Estamos llegando a casa, y Darío no ha comentado nada desde que salimos del parking; sospecho que está molesto.
Nos encontramos en Josefov, la Staré Město, a dos calles de casa, el antiguo cementerio judío de la ciudad. Darío decide buscar un lugar donde aparcar. La lluvia no nos ha abandonado desde que nos pusimos en ruta, tal vez por eso él estuvo tan callado. Encuentra un hueco en Široká, justo frente a la entrada principal a la necrópolis. Las puertas están cerradas, pero nosotros tenemos llaves y permiso para ausentarnos.
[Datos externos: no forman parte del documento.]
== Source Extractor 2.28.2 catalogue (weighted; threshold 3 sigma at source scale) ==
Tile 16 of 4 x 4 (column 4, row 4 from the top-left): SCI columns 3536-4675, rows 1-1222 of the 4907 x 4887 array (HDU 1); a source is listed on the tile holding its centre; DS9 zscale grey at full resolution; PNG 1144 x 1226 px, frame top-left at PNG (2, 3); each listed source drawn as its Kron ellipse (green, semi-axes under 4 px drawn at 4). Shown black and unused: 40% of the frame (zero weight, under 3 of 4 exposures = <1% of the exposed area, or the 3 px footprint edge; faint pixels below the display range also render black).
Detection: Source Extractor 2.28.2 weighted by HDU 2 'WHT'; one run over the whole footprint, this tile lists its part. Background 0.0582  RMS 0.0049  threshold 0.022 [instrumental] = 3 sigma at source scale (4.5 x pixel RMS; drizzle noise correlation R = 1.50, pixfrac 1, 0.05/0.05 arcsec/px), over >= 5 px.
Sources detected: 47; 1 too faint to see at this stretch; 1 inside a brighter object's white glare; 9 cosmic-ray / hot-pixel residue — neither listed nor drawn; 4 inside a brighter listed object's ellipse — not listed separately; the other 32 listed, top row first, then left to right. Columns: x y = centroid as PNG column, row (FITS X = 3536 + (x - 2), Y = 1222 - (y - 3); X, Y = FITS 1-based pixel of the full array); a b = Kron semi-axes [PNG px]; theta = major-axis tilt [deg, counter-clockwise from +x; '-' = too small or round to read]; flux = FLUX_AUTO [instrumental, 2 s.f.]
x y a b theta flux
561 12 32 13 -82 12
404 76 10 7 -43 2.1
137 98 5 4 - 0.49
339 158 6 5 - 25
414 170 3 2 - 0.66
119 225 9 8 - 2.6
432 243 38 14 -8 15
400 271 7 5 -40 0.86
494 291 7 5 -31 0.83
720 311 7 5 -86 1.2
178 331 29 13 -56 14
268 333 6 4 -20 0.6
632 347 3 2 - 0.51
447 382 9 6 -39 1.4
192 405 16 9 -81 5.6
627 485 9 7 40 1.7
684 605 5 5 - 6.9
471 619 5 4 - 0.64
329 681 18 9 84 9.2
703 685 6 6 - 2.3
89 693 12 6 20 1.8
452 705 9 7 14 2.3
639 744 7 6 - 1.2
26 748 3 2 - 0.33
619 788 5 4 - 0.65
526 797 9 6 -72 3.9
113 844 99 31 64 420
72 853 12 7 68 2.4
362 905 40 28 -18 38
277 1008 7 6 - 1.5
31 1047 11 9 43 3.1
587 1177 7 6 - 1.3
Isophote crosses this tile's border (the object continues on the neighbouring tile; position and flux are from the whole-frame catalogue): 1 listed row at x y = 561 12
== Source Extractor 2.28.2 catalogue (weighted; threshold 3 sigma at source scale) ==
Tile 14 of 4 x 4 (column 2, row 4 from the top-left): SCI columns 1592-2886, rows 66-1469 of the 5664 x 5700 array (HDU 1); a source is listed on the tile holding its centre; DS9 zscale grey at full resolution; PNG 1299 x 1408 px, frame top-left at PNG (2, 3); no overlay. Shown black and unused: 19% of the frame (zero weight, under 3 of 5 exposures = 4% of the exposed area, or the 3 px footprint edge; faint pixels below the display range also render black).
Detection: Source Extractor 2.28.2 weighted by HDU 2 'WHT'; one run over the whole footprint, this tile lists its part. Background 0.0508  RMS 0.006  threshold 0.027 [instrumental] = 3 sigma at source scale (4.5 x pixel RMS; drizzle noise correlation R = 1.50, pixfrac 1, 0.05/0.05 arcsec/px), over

Después de estacionar, Darío se dirige al maletero y coge el enorme paraguas negro. Me viene a buscar y ambos nos dirigimos hacia la entrada bajo el obstinado aguacero.
Al cruzar la puerta saludamos al enterrador, que nos sonríe. Doblamos por la tercera calleja, donde aguardan nuestras sepulturas entre dos robles centenarios. Darío y yo nos damos un beso, nos despedimos y nos retiramos, cada uno a su ataúd.
—Hasta mañana —me repite mientras entorna su tapa de caoba.